• Exercise passage
- - - - -
Anyway, whats the advice for dealing with potential ice. Do i need to change tyres or will just taking it a bit slower/easier suffice? Where will it be most slippy? Sections sheltered from the early morning sun? I have a few cobbles and a level crossing and tram tracks to contend with too do they get slippy or is smooth tarmac the worst? Any other tips?


----------



## Easytigers (11 Oct 2015)

Just go slower and take more care...if you feel that it's not safe to ride...DON'T! Watch out for road marking that might have frosted over...can be like an ice-rink :-)


----------



## Supersuperleeds (11 Oct 2015)

My mantra: If there is ice then the ice tyres are used. Yes they are much slower, but I know I ain't going to have an off because of the ice.


----------



## summerdays (11 Oct 2015)

Cobbles, shade etc are places where you need to watch out for ice, but the worst conditions are when there is black ice - then you just don't know where the ice is and I do need spiked tyres really to feel vaguely confident. Frost isn't too bad, apart from on line markings.
- - - - -
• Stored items
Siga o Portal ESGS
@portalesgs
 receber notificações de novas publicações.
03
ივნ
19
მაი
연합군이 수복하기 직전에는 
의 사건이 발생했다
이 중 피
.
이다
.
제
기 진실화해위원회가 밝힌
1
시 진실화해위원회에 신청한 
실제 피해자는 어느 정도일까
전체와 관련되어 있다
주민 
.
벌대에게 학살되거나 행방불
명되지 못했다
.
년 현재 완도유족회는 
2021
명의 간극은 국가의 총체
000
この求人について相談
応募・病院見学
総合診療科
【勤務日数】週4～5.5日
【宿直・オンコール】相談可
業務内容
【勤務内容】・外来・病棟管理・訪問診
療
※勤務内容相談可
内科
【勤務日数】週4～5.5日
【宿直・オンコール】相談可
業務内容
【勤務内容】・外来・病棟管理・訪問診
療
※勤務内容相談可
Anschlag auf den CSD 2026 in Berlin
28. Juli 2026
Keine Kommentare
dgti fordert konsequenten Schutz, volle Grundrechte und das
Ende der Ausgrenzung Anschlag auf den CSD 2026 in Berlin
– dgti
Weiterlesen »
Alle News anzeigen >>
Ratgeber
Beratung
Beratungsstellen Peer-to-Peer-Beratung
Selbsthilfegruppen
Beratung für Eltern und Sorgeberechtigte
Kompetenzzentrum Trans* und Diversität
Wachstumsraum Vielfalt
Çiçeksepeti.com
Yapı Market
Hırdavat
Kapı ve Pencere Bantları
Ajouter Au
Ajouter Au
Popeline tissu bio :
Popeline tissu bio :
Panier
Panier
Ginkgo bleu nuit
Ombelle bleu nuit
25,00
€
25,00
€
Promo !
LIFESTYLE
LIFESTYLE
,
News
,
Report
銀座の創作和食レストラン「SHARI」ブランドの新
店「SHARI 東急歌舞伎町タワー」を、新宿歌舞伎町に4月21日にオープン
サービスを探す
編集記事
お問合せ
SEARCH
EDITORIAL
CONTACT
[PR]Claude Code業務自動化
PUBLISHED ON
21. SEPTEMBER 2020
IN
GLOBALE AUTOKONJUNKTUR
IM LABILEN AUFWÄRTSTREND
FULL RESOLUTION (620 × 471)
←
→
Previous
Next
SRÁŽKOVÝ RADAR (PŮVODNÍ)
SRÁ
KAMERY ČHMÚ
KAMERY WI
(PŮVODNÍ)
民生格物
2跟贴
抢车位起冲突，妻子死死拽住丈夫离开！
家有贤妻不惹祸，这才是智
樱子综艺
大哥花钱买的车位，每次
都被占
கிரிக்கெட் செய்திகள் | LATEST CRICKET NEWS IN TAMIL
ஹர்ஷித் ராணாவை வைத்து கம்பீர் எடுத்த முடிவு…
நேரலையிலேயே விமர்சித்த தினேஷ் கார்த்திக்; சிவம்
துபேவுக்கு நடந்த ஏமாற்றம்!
- - - - -
• Work instructions
• 1. In the forum thread on cycling in icy conditions, what does Supersuperleeds always use when there is ice?
• 2. According to summerdays in the forum thread on cycling in icy conditions, why is black ice the worst condition?
These lines have no connection to the forum thread on cycling in icy conditions.

• Results
• 1. Ice tyres.

• 2. Black ice is the worst because you can't tell where the ice is. summerdays needs spiked tyres to feel even vaguely confident in it.